Home > Storage > PowerMax and VMAX > Storage Admin > Persistent Storage for Containerized Applications on Kubernetes with PowerMax SAN Storage > Why use SAN storage with Kubernetes
The CSI Driver for PowerMax and other drivers offer a native integration between Kubernetes and the back-end storage. All the tasks related to the storage provisioning of a Persistent Volume and back-end block device are delegated to PersistentVolumeClaim from the Pod definition for the application. With a shared storage solution such as SAN, you can ensure that the persistent volume will be accessible from any node of the infrastructure, allowing for workload mobility across the Kubernetes cluster. The SAN allows organic consumption of the storage within Kubernetes, as it does with VMware infrastructure and other compute platforms.
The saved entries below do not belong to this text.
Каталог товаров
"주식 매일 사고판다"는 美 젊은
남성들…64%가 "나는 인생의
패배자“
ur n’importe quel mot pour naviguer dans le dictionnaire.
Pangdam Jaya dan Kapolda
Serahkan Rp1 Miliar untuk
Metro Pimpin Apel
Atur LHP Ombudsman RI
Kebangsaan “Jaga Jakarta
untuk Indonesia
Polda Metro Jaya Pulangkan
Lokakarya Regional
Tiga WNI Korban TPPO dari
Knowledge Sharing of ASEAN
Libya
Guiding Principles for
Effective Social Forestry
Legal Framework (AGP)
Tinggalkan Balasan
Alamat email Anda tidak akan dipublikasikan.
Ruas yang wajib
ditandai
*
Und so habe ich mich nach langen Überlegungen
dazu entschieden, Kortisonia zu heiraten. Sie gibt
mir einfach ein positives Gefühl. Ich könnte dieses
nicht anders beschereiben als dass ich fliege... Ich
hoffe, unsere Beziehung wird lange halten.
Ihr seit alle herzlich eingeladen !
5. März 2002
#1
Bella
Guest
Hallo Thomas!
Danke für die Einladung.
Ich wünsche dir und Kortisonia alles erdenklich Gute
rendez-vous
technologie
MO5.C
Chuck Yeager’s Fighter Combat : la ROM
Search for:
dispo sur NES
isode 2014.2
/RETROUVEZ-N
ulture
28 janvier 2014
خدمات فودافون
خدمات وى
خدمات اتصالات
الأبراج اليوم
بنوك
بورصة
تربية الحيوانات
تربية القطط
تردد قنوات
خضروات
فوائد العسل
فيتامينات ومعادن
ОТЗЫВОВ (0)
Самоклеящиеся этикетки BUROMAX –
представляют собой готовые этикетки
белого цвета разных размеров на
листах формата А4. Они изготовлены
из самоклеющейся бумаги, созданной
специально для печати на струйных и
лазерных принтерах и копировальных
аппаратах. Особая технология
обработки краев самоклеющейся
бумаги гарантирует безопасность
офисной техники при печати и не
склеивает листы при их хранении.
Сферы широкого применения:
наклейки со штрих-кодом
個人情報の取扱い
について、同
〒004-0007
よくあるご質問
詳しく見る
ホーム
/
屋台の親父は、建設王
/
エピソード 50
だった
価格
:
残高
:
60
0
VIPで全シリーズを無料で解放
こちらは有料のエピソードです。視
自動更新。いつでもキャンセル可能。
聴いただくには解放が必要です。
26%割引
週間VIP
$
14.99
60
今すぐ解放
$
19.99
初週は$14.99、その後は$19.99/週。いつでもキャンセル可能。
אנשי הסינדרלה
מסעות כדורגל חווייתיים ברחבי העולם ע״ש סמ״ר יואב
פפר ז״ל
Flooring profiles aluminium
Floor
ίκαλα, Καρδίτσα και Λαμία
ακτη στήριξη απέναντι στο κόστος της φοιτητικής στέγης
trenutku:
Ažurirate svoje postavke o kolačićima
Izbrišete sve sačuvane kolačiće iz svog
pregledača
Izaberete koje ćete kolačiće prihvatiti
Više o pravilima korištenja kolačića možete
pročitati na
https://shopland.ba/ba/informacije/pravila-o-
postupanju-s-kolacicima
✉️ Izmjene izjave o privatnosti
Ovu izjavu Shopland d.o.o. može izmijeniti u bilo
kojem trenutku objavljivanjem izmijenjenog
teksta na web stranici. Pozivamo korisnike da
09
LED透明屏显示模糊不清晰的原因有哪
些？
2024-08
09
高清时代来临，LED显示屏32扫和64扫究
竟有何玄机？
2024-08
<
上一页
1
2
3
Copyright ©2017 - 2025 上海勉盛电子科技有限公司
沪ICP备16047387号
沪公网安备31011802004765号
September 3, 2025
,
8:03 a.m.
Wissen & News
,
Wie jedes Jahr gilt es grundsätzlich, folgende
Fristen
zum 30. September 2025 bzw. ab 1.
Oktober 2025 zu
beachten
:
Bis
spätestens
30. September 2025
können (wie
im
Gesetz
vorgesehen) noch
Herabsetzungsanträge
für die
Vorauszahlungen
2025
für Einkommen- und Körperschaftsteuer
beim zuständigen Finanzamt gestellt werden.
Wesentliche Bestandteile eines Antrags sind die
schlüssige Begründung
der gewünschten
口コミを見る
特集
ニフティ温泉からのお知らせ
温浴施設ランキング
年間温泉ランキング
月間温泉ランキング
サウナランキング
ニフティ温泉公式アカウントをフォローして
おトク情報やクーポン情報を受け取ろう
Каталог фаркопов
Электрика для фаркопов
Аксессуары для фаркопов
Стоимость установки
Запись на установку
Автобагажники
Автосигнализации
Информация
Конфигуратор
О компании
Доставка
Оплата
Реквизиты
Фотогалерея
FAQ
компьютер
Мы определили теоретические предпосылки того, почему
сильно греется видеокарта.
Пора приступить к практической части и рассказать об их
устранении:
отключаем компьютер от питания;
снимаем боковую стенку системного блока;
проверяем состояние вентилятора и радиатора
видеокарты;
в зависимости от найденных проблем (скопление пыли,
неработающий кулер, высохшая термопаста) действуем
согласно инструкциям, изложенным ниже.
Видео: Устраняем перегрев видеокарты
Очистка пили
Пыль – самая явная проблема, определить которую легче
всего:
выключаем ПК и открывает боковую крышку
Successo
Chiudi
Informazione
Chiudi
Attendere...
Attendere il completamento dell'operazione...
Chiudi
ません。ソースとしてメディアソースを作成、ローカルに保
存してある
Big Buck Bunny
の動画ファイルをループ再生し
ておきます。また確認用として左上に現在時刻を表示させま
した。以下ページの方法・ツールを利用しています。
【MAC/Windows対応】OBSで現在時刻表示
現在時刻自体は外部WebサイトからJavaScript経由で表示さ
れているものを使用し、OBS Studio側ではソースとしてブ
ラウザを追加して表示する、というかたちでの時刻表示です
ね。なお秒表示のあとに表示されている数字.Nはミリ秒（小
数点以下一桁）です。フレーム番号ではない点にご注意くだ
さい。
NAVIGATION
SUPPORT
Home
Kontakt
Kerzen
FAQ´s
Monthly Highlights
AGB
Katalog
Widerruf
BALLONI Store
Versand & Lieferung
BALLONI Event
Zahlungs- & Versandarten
Moreover, by using or reusing SAN storage, you can immediately take advantage of your investment in materials and processes. It is possible to create a portfolio of Storage Classes, as described in Storage Class, with the service level you defined (type of storage, type of replication, type of backup, and so on).
SAN and shared storage offer rich data services for data protection such as LUN-level snapshots, remote replication, and disaster recovery integration with industry-standard tools such as VMware Site Recovery Manager. When migrating a legacy application to a container-based deployment, you can ensure continuity of these services while modernizing your applications.
Even for cloud-native applications with modern data store platforms like Elasticsearch, Cassandra, and Couchbase, using SAN infrastructure can cut down on the compute resources required for replication and take advantage of the mature data services of platforms like Dell PowerMax. The SAN advantage becomes more evident as the size of the data stores grows.